No matter how you slice it, Lycanthropy is a curse and can be removed in the same fashions as just about any other curse, though someone born with it cannot escape except through the wish spell. And it’s a contagious curse that can be powerful if wielded by the right creatures. The features it always entails are Immunity to Bludgeoning, Piercing and Slashing, the Shapechanger feature (into hybrid, or animal forms, or revert; Action), an Increased Ability Score (Increases to a set value, but never decreases), and Natural Weapon Attacks that you’re proficient in and spread the curse (DC = 8 + Your Proficiency Bonus + Your Constitution Bonus).

Each Lycanthrope is different in subtle ways, such as some getting an AC, sense, or Movement Speed bonus while in their animal or hybrid form, but they can fight the curse or embrace it. Fighting means they lose control, but only when they transform. While embracing means they keep control but gain the mannerisms of the particular Lycanthrope that they became, typically shifting the creature’s alignment. But just because a Lycanthrope isn’t human doesn’t mean they lose their racial traits; they keep them. They just have the bonuses above listed in the MM (p.g. 207) if you want to look at what specific ways they change.

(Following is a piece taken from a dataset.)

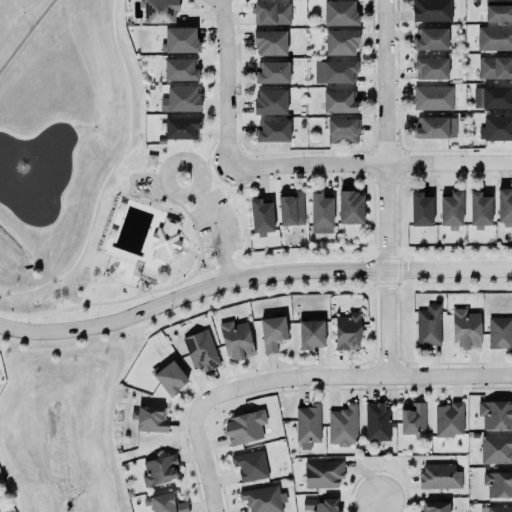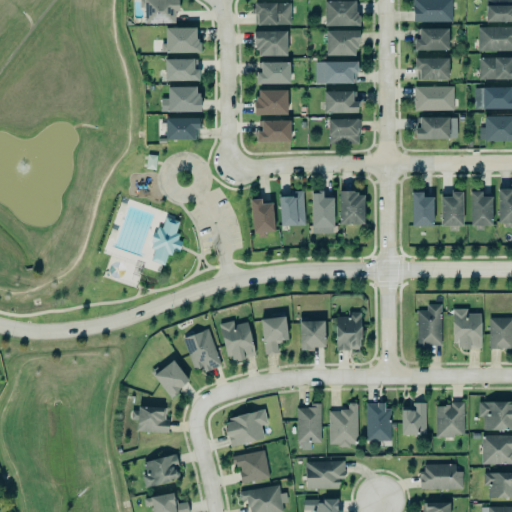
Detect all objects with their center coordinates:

What if a player becomes a Lycanthrope?

Just because these are monsters with stat blocks doesn’t mean players can’t become one. The aforementioned page in the MM states the bonuses players receive when becoming Lycanthropes, including all the bonuses I included in paragraph 2 (not including the quote) and any type-specific bonuses. But unfortunately, you do have to reference the monster stat blocks to figure out the damage dice.

Playing a Lycanthrope

Now, suppose you want to play a Lycanthrope in an incredible way. In that case, you could give them strange habits that reflect their bestial instincts, such as being distracted quickly, having unbridled emotions, eating meat raw, climbing things, being a little more impulsive, or even having an almost constant itch. And you could also describe your beast and hybrid forms in unique ways to top it off!

Homebrewing Lycanthropes

But if you want to make a homebrew were-creature, all you have to do is add unique bonuses for that specific Lycanthrope, for example, the Werefish! Their Strength becomes 16 unless it is higher already, their base alignment is True Neutral, their hybrid and fish forms have a swim speed of 60 ft., Water Breathing (hybrid can hold its breath for 10 minutes), a +1 to AC, and a 1d8 strength-based bite attack. Of course, you can do this for just about any creature (beasts make the most sense), but you can add this to your ocean encounters, alongside a few Weredolphins and other ocean creatures, to spice up ship battles!

Lycanthropes are entertaining creatures, and you should not overlook them if you want some early game mystery. And with that, you may want to try giving one a shot. Perhaps try and get one of your players turned into one, or maybe give it some aberrant or sorcerous origins, and you have a fantastic concept on your hands. Now go and spread it like Lycanthropy!